------ RECORDS SUPPLIED ------
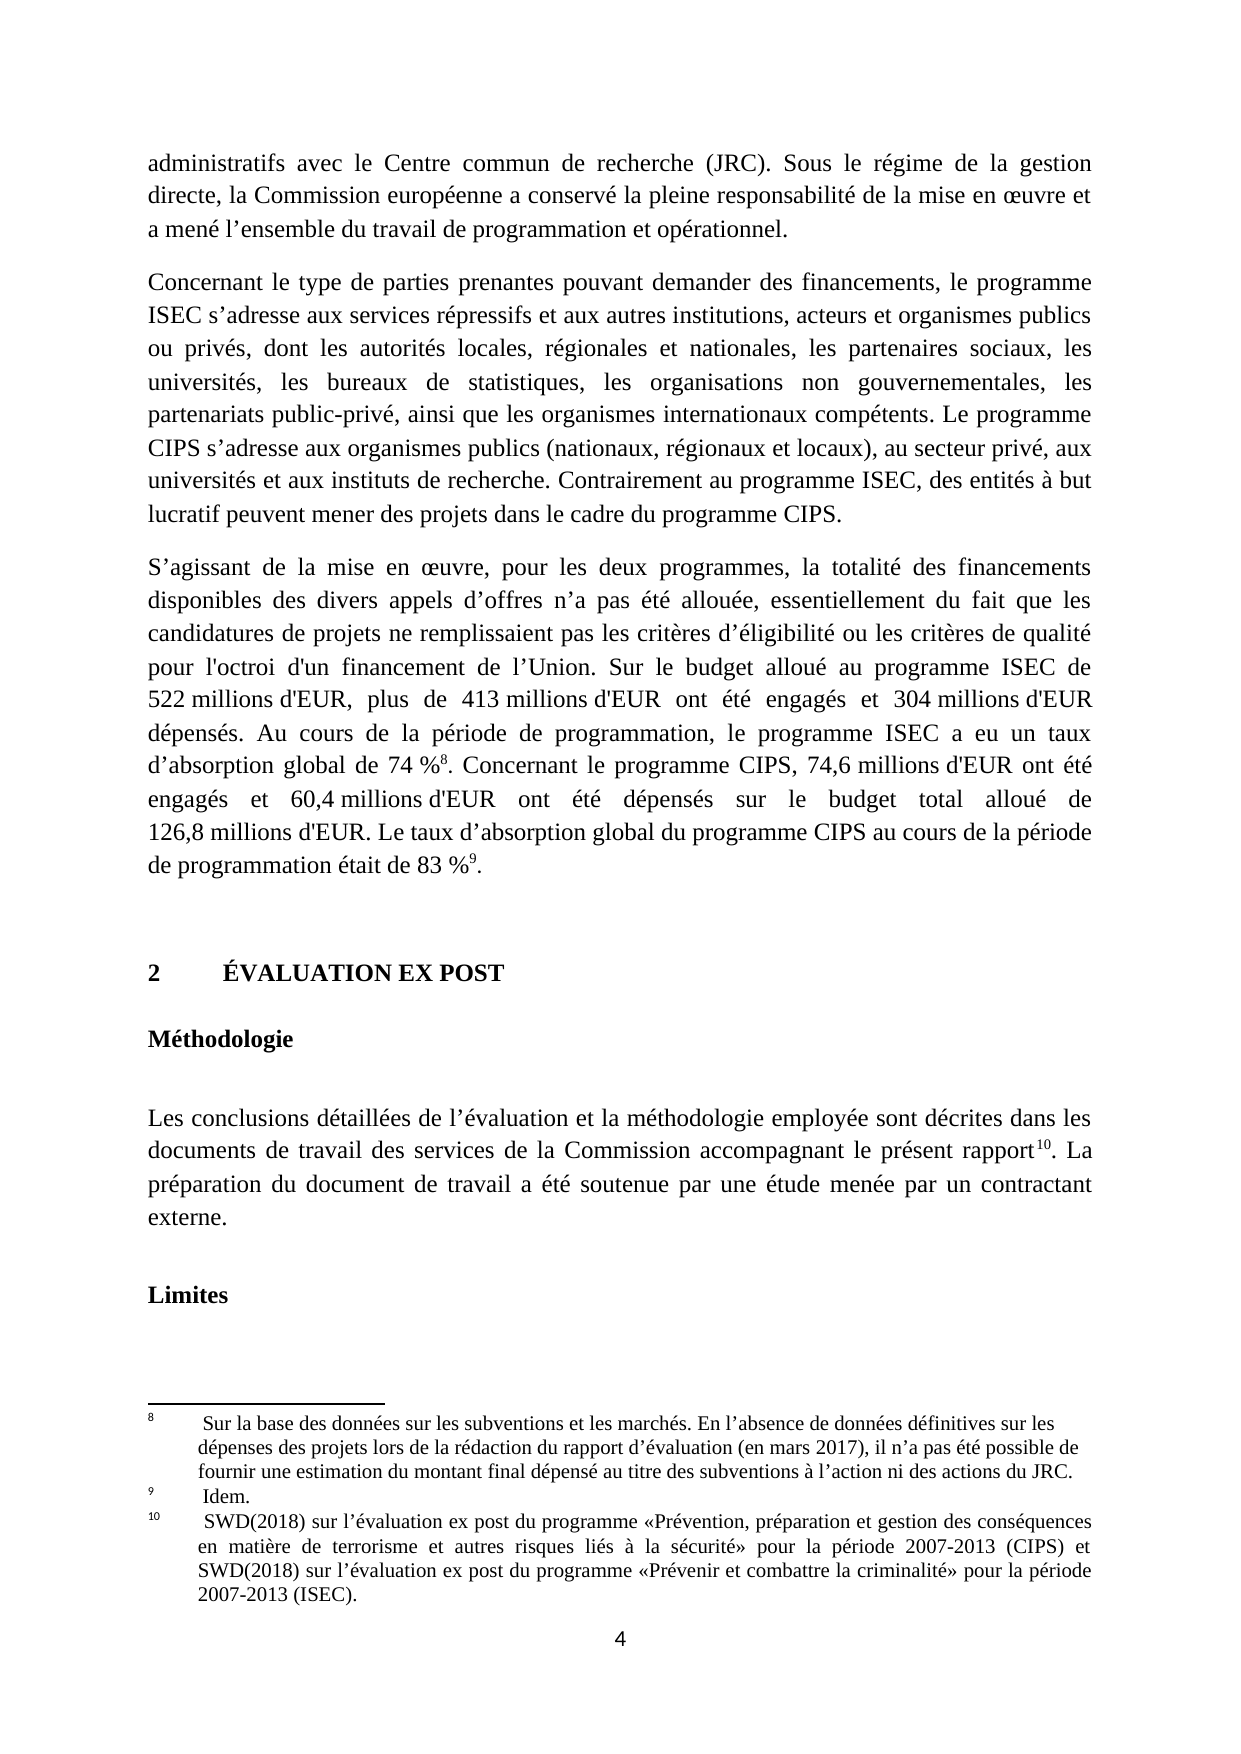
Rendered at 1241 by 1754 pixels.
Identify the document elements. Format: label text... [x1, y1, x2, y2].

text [148, 148, 1093, 242]
text 2 ÉVALUATION EX POST [148, 958, 1093, 987]
text Concernant le type de parties prenantes pouvant demander des financements, le programme ISEC s’adresse aux services répressifs et aux autres institutions, acteurs et organismes publics ou privés, dont les autorités locales, régionales et nationales, les partenaires sociaux, les universités, les bureaux de statistiques, les organisations non gouvernementales, les partenariats public-privé, ainsi que les organismes internationaux compétents. Le programme CIPS s’adresse aux organismes publics (nationaux, régionaux et locaux), au secteur privé, aux universités et aux instituts de recherche. Contrairement au programme ISEC, des entités à but lucratif peuvent mener des projets dans le cadre du programme CIPS. [148, 267, 1093, 527]
text Méthodologie [148, 1024, 1093, 1053]
text Les conclusions détaillées de l’évaluation et la méthodologie employée sont décrites dans les documents de travail des services de la Commission accompagnant le présent rapport. La préparation du document de travail a été soutenue par une étude menée par un contractant externe. [148, 1103, 1093, 1230]
text S’agissant de la mise en œuvre, pour les deux programmes, la totalité des financements disponibles des divers appels d’offres n’a pas été allouée, essentiellement du fait que les candidatures de projets ne remplissaient pas les critères d’éligibilité ou les critères de qualité pour l'octroi d'un financement de l’Union. Sur le budget alloué au programme ISEC de 522 millions d'EUR, plus de 413 millions d'EUR ont été engagés et 304 millions d'EUR dépensés. Au cours de la période de programmation, le programme ISEC a eu un taux d’absorption global de 74 %. Concernant le programme CIPS, 74,6 millions d'EUR ont été engagés et 60,4 millions d'EUR ont été dépensés sur le budget total alloué de 126,8 millions d'EUR. Le taux d’absorption global du programme CIPS au cours de la période de programmation était de 83 %. [148, 552, 1093, 879]
text Limites [148, 1280, 1093, 1309]
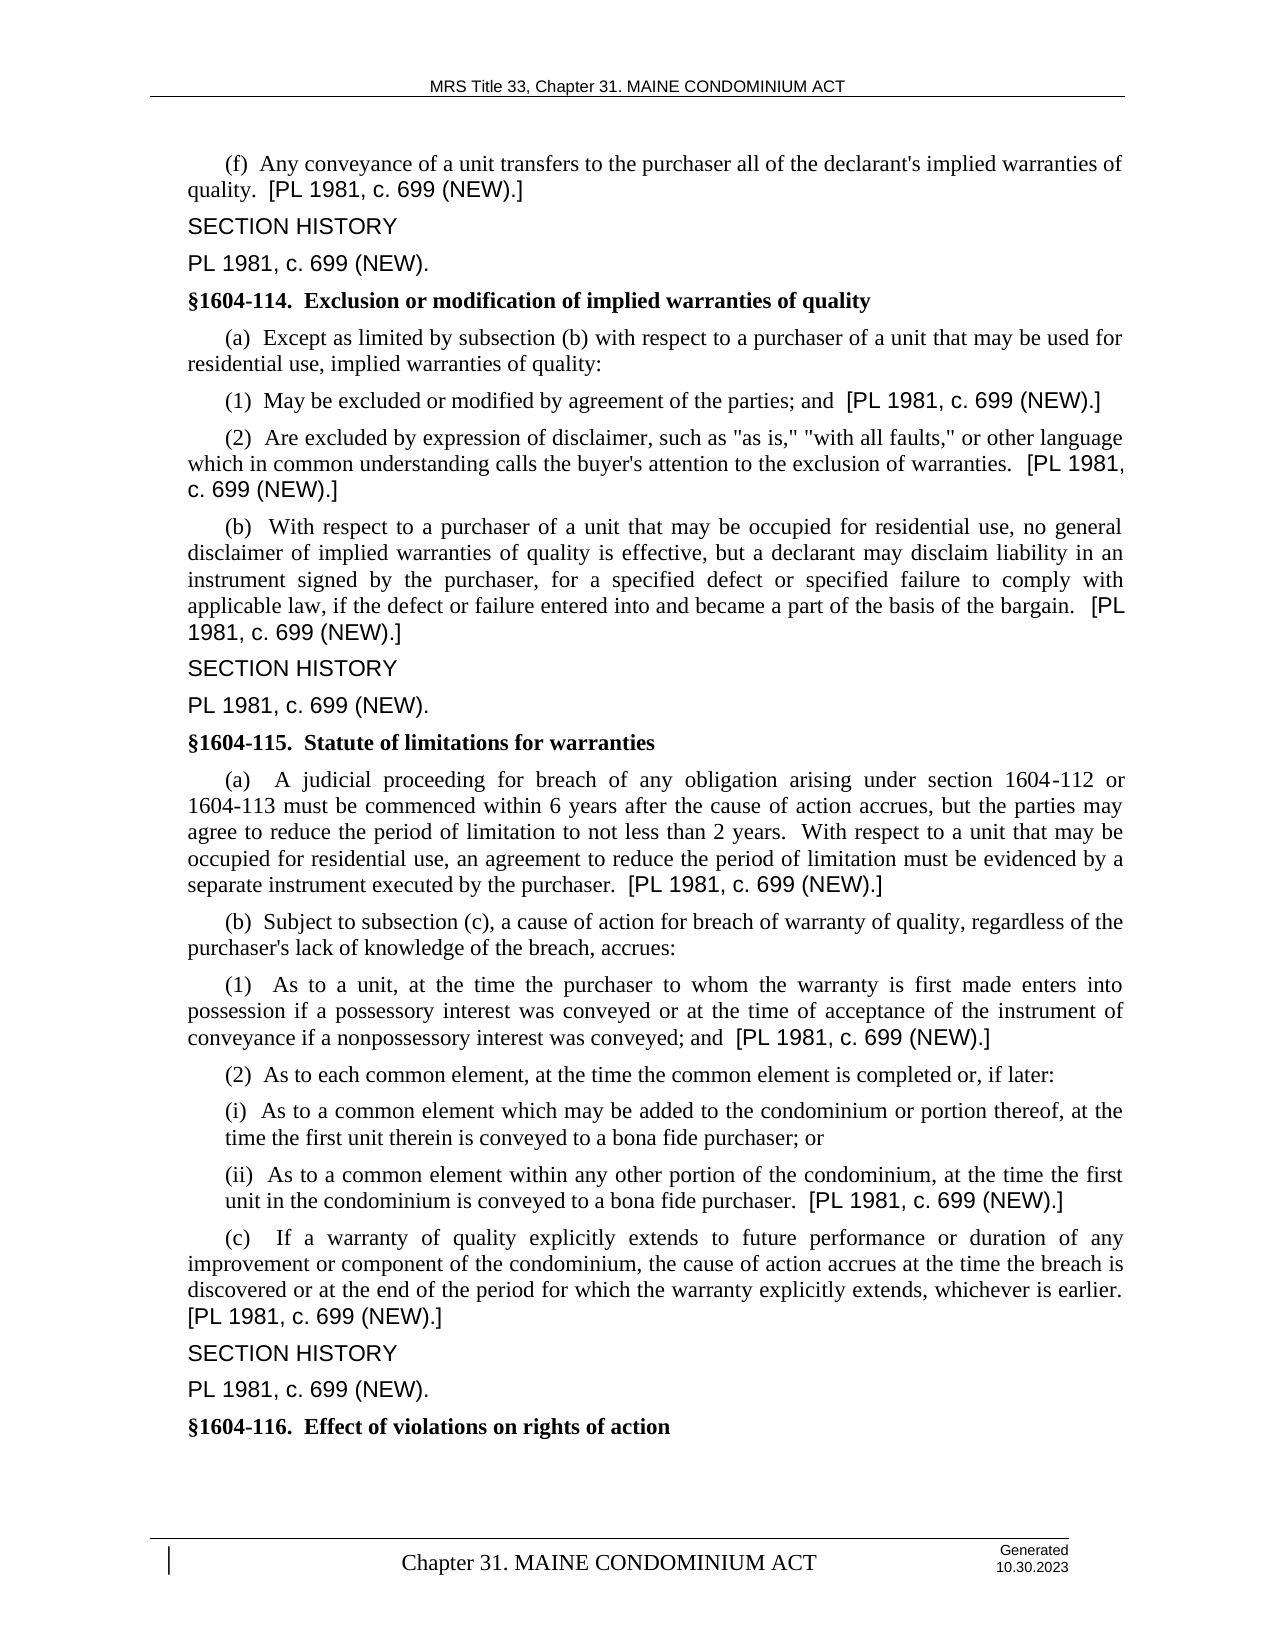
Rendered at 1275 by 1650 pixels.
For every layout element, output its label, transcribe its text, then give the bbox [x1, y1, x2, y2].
------
### [WHAT YOU SHOULD DO]
A word-for-word copy of the entries above is needed, with every picture dropped.

### [EXERCISE RESPONSE]
Rendered at 1241 by 1754 pixels.
Identify the document elements. Format: label text... [x1, y1, x2, y2].

text [148, 148, 1093, 242]
text 2 ÉVALUATION EX POST [148, 958, 1093, 987]
text Concernant le type de parties prenantes pouvant demander des financements, le programme ISEC s’adresse aux services répressifs et aux autres institutions, acteurs et organismes publics ou privés, dont les autorités locales, régionales et nationales, les partenaires sociaux, les universités, les bureaux de statistiques, les organisations non gouvernementales, les partenariats public-privé, ainsi que les organismes internationaux compétents. Le programme CIPS s’adresse aux organismes publics (nationaux, régionaux et locaux), au secteur privé, aux universités et aux instituts de recherche. Contrairement au programme ISEC, des entités à but lucratif peuvent mener des projets dans le cadre du programme CIPS. [148, 267, 1093, 527]
text Méthodologie [148, 1024, 1093, 1053]
text Les conclusions détaillées de l’évaluation et la méthodologie employée sont décrites dans les documents de travail des services de la Commission accompagnant le présent rapport. La préparation du document de travail a été soutenue par une étude menée par un contractant externe. [148, 1103, 1093, 1230]
text S’agissant de la mise en œuvre, pour les deux programmes, la totalité des financements disponibles des divers appels d’offres n’a pas été allouée, essentiellement du fait que les candidatures de projets ne remplissaient pas les critères d’éligibilité ou les critères de qualité pour l'octroi d'un financement de l’Union. Sur le budget alloué au programme ISEC de 522 millions d'EUR, plus de 413 millions d'EUR ont été engagés et 304 millions d'EUR dépensés. Au cours de la période de programmation, le programme ISEC a eu un taux d’absorption global de 74 %. Concernant le programme CIPS, 74,6 millions d'EUR ont été engagés et 60,4 millions d'EUR ont été dépensés sur le budget total alloué de 126,8 millions d'EUR. Le taux d’absorption global du programme CIPS au cours de la période de programmation était de 83 %. [148, 552, 1093, 879]
text Limites [148, 1280, 1093, 1309]
Rendered at 1275 by 1650 pixels.
For every layout element, output its label, transcribe its text, then give the bbox [x1, y1, x2, y2].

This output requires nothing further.